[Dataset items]
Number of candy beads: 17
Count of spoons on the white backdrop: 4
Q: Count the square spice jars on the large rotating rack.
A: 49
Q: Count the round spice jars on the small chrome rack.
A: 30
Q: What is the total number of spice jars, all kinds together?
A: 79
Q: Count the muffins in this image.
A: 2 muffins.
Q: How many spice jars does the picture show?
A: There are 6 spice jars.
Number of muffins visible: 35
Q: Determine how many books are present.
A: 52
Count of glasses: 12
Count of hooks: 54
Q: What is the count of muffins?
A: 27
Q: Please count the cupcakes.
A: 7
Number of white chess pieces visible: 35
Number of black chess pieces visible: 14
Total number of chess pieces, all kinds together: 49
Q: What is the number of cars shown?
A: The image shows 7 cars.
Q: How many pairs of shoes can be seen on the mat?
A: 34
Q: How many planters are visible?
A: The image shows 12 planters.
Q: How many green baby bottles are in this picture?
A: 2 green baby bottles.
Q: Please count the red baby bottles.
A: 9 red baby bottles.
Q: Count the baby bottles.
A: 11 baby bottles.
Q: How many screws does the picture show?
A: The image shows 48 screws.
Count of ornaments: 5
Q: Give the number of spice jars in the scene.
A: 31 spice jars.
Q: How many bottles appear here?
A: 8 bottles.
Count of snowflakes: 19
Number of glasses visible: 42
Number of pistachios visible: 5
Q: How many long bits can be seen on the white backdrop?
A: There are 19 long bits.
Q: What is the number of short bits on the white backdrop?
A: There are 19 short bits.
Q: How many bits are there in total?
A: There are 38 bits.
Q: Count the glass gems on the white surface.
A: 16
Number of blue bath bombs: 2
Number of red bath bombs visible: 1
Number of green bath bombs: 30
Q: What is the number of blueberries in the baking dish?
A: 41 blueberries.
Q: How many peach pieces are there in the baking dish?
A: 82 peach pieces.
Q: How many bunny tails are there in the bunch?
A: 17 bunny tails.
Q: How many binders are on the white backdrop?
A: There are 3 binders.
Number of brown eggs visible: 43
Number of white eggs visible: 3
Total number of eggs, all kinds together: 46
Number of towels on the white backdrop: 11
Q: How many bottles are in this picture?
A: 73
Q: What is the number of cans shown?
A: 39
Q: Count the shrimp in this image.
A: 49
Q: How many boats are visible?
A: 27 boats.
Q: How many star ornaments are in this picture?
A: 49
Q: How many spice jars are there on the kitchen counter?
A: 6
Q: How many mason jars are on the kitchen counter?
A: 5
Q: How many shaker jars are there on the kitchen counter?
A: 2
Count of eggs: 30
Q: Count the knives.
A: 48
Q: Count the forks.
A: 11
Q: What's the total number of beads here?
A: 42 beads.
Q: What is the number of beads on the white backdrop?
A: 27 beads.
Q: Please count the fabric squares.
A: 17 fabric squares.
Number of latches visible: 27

▸ Task statement
Starting with the first of the entries and going on through the line with "Number of white chess pieces visible: 35", write those lines out again with every "spice jars" switched to "seasoning jars" and everything else left unchanged.

▸ Output for this exercise
Number of candy beads: 17
Count of spoons on the white backdrop: 4
Q: Count the square seasoning jars on the large rotating rack.
A: 49
Q: Count the round seasoning jars on the small chrome rack.
A: 30
Q: What is the total number of seasoning jars, all kinds together?
A: 79
Q: Count the muffins in this image.
A: 2 muffins.
Q: How many seasoning jars does the picture show?
A: There are 6 seasoning jars.
Number of muffins visible: 35
Q: Determine how many books are present.
A: 52
Count of glasses: 12
Count of hooks: 54
Q: What is the count of muffins?
A: 27
Q: Please count the cupcakes.
A: 7
Number of white chess pieces visible: 35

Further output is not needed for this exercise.